Na época, até mesmo Mauricio de Sousa se pronunciou sobre o meme, acusando-a de "desrespeitar os profissionais do teatro". "Como artista, respeito e admiro apresentações públicas de performáticos fantasiados ou não de personagens, quaisquer que sejam. Como empresa, não podemos concordar com a utilização comercial de cópias de nossas criações, sem conhecimento ou cuidados", disse Sousa, em comunicado oficial.

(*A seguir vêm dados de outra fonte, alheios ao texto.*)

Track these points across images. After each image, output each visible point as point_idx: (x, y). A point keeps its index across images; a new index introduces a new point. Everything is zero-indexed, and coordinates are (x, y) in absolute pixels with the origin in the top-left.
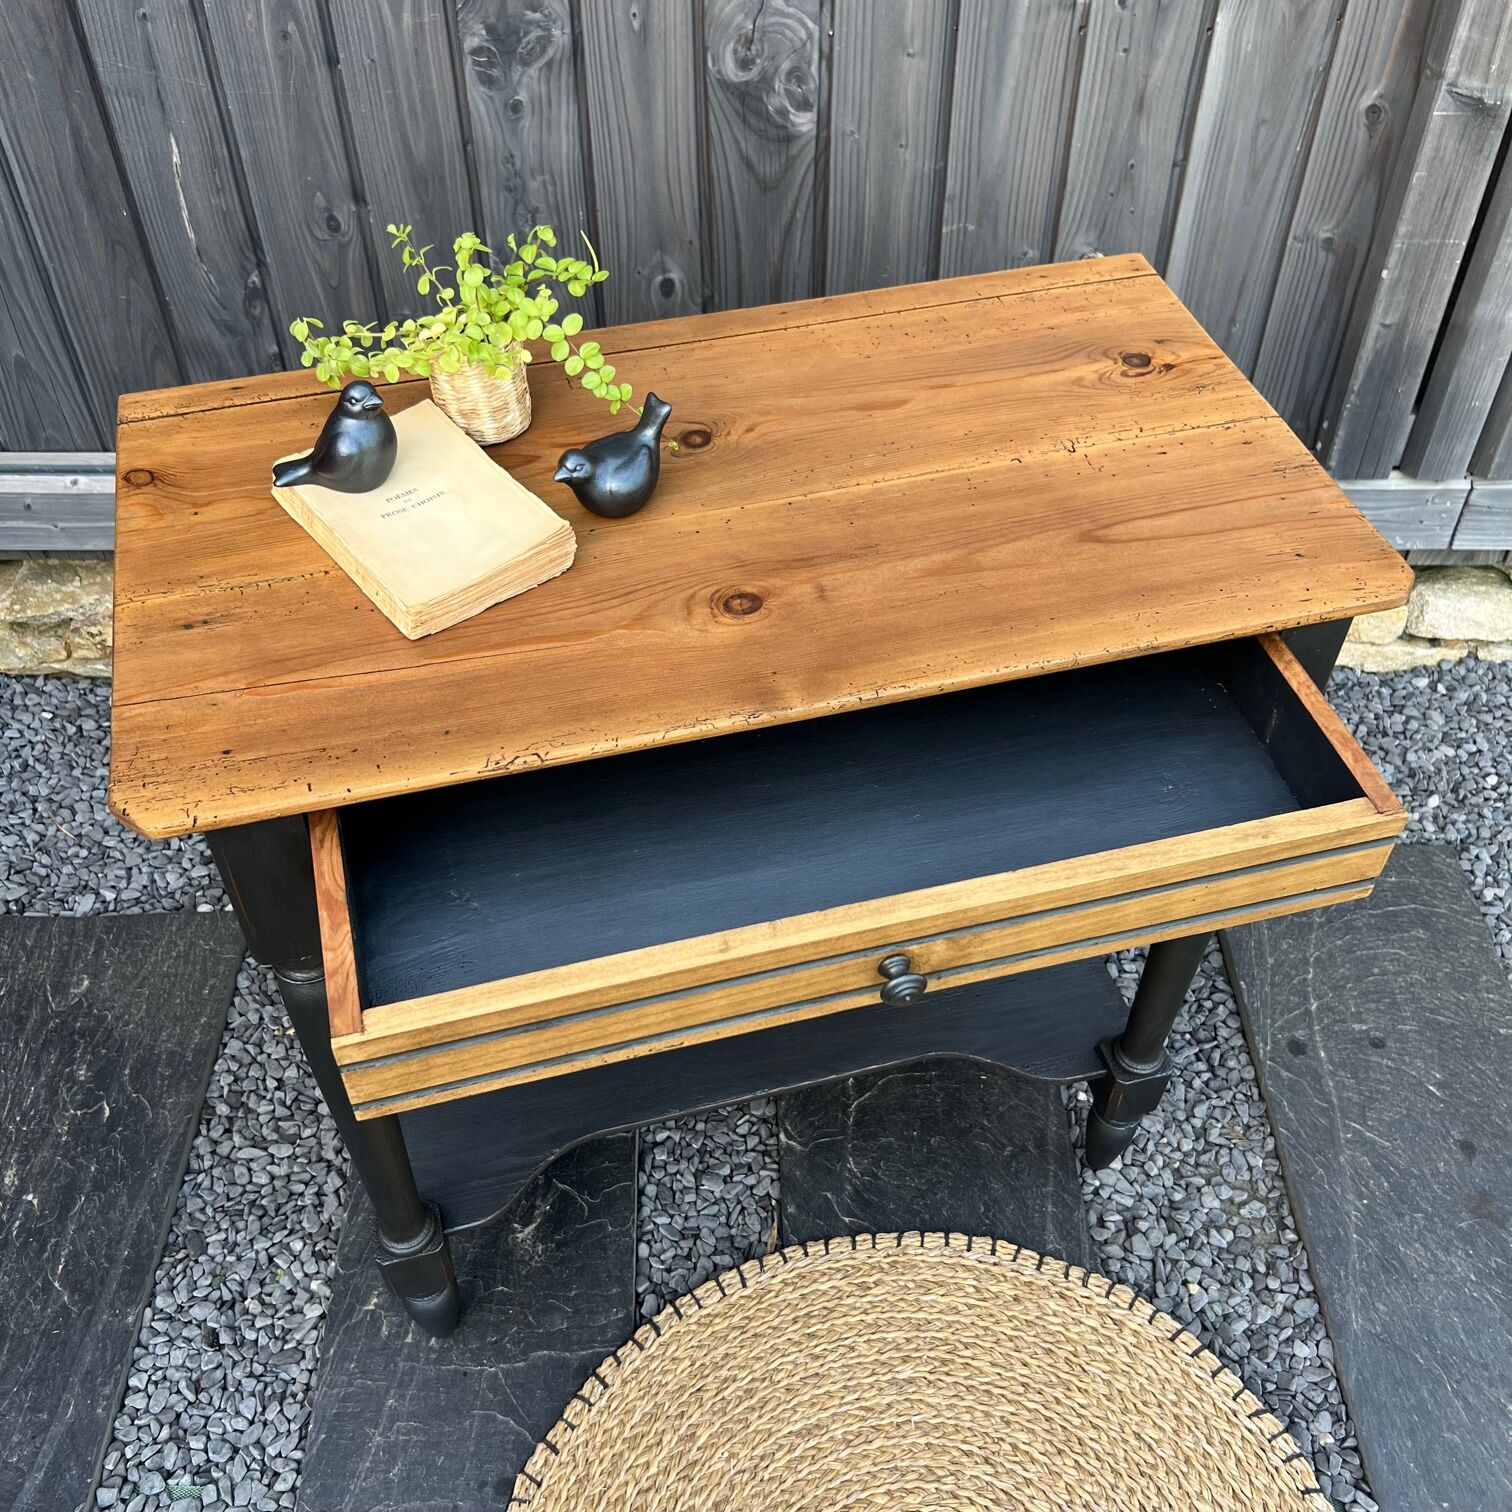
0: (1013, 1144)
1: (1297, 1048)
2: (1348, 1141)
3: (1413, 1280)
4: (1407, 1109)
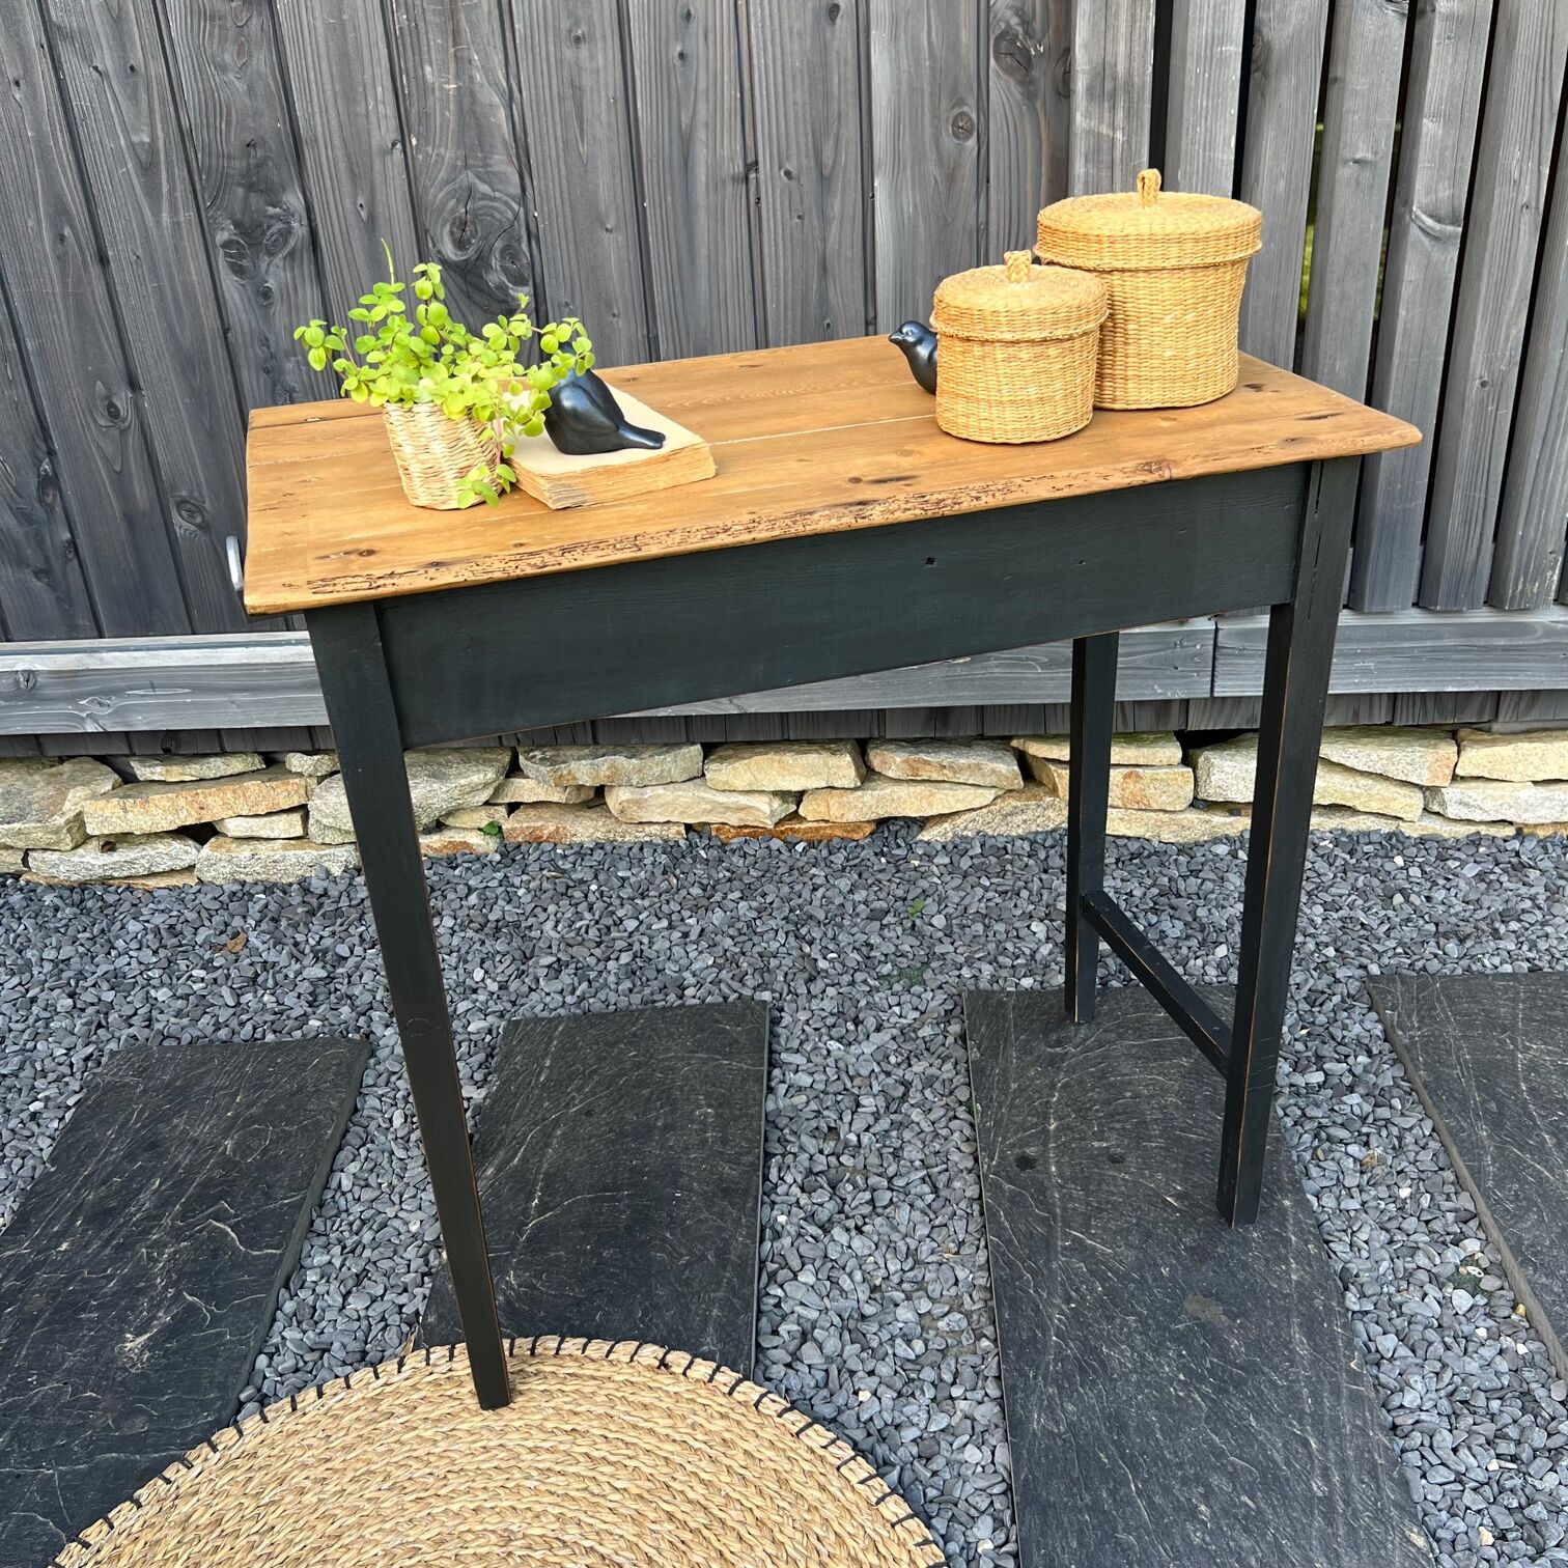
0: (690, 1252)
1: (1025, 1163)
2: (1065, 1248)
3: (1111, 1380)
4: (1138, 1218)
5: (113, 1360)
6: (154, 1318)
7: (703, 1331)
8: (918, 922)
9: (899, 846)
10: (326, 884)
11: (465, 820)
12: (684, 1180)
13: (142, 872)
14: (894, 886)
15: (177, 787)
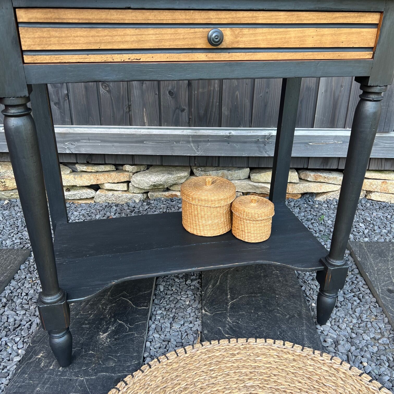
0: (289, 315)
1: (390, 291)
5: (97, 341)
6: (108, 328)
7: (303, 340)
8: (323, 222)
9: (309, 201)
10: (134, 204)
11: (176, 188)
12: (277, 292)
13: (78, 198)
14: (312, 212)
15: (90, 173)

Diante do impasse, Tássia e o criador da Turma da Mônica se encontraram pessoalmente em São Paulo. Ela lembra que o cartunista até prometeu ajudá-la com um emprego — o que acabou não acontecendo. Embora recebesse muitos convites de trabalho, de diversas cidades do país, ela não podia aceitá-los por estar usando o personagem indevidamente.
— Ele não me apoiou como prometido, ainda mais em um país que tem Carreta Furacão, com tantos outros personagens divertidos. Meu intuito nunca foi atrapalhar nada, só queria canalizar para a música mesmo e acabei perdendo trabalhos. Isso tudo me frustrou, porque era a chance de uma subida de vida que acabou embargada — lamenta ela.
Superação
Com diversas negativas de empresas e sem ter como investir na carreira, Tássia entrou em depressão e chegou a pesar 35 quilos. O trabalho como Magali também não era fácil: o calor da fantasia e a má alimentação a deixavam constantemente doente. Diante do cenário, ela precisou optar por outros caminhos.

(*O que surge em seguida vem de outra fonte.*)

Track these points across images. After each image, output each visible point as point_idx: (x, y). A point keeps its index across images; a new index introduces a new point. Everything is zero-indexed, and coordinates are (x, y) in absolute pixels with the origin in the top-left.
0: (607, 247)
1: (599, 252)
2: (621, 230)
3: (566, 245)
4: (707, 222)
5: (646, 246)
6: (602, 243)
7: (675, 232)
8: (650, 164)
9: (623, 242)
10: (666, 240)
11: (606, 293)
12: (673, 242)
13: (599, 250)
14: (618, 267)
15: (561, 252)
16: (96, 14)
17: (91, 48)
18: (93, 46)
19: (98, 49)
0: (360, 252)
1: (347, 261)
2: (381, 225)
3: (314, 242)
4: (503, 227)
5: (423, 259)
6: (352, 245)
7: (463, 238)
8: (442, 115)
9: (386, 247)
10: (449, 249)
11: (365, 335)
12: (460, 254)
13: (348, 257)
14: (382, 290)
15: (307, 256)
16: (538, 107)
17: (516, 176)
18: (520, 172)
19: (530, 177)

A recuperação começou a tomar forma quando se encontrou na religião cristã: ela passou a frequentar cultos e a cantar hinos, investindo na carreira de cantora, que sempre foi seu sonho. Quando entrou de fato para o ramo musical, chegou a ser procurada por um empresário mais dedicado ao funk. O projeto também não deu certo.
De volta ao gospel, Tássia já compôs mais de 40 hinos e busca uma gravadora para poder apostar, de fato, na carreira musical.
— Encontro muitas portas fechadas dentro da própria igreja, mas falei para Deus: "Qual é o propósito?". A depressão foi me pegando, mas estou confiante que vai dar certo. Quero muito que uma gravadora apareça — confidencia.
Atual moradora de Xerém, distrito de origem de Zeca Pagodinho em Duque de Caxias, Tássia estuda Psicologia, é casada e cuida de Maria Vitória, sua filha de quatro anos. Depois de tanto tempo, ela lamenta que "burocracias" tenham embargado a sua vontade de ser artista e que ainda tenha dificuldades para manter as contas em dia.
— Creio que nada do que acontece na nossa vida é por acaso e eu tenho o meu chamado de Deus, que sei que vai dar certo. Os hinos servem para contar a minha história, ajudar as pessoas, e deve ser essa a minha missão aqui — reforça Tássia.
Firme no sonho de ter uma carreira musical, ela só tem certeza de uma coisa:
— Por questões físicas, acho que não encararia a vida como Magali Dançarina de novo não (risos). Mas se fosse em um evento, algo de leve, até enfrentava aquela roupa de novo. Era muito quente!